Rencontres

L’évocation d’un dialogue avec Maurice Clavel sur le pont de la Civette a incité des lecteurs à me demander d’évoquer d’autres rencontres. Je me souviens de Jean Vilar qui, lors de ses séjours à Sète, sortait de son repaire de « Midi le Juste » pour venir à la Maison de la Presse, rue de Gaulle. Là, sous l’œil complice de Max Limon, nous nous retrouvions, plus feuilleteurs qu’acheteurs » au rayon des magazines et revues. Et Vilar de déplorer : « On parle de moins en moins de théâtre dans les pages culturelles… »

Plus inattendues furent les confidences de Joe Dassin, venu à Sète pour le Festival Cheminot, qui à l’époque transformait le Plan de la Gare en théâtre de plein air accueillant les grandes vedettes de la chanson. Au cours d’un pittoresque repas au Barrou, Dassin me confia qu’il était fatigué d’être un roucouleur pour midinettes et qu’il voulait revenir à sa première passion : l’écriture. Il me confia un des deux recueils de nouvelles déjà publiés aux USA où il avait fait ses études et me parla de ses entretiens avec Glenn Gould et John Cage, musiciens qu’il adorait. Quelques mois après, il succombait à une crise cardiaque sans avoir pu réaliser sa reconversion.

Il y eut aussi des rencontres moins agréables, telle celle avec un odieux Claude François déversant sa bile sur son « public de cons » et surtout avec Charles Trenet, irascible et méchamment caustique dès qu’on lui parlait de Brassens…

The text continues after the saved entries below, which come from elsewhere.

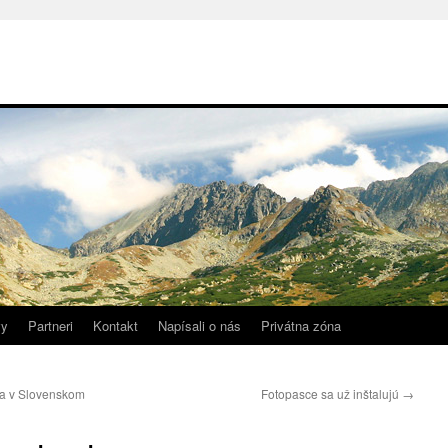
vy
Partneri
Kontakt
Napísali o nás
Privátna zóna
ia v Slovenskom
Fotopasce sa už inštalujú
→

Mais la plus belle, bien que très courte, fut celle avec de Gaulle en 1961. Le général-président arriva en voiture à la Mairie où l’attendaient une foule immense massée sur la Placette tandis que les autorités se pressaient dans la salle des Mariages. Le maire Pierre Arraut m’avait autorisé à occuper son bureau pour que je puisse joindre ma rédaction à Montpellier. Bien installé, je téléphonais lorsqu’entra le général. Me prenant sans doute pour un membre de sa suite, il m’apostrophe : »Auriez-vous un peigne ? Je dois réparer mon apparence après ce parcours en décapotable ». J’avais un peigne, je le lui tendis et de Gaulle se rendit devant un miroir. Son aide de camp surgit : « On vous attend, mon général ». De Gaulle sortit sans me rendre mon peigne et se dirigea sur le balcon d’où, sous les vivats, il prononça un court discours avant de regagner sa voiture et de partir vers Montpellier. En oubliant de me rendre mon peigne ! Je n’ai jamais osé écrire à l’Elysée pour le réclamer.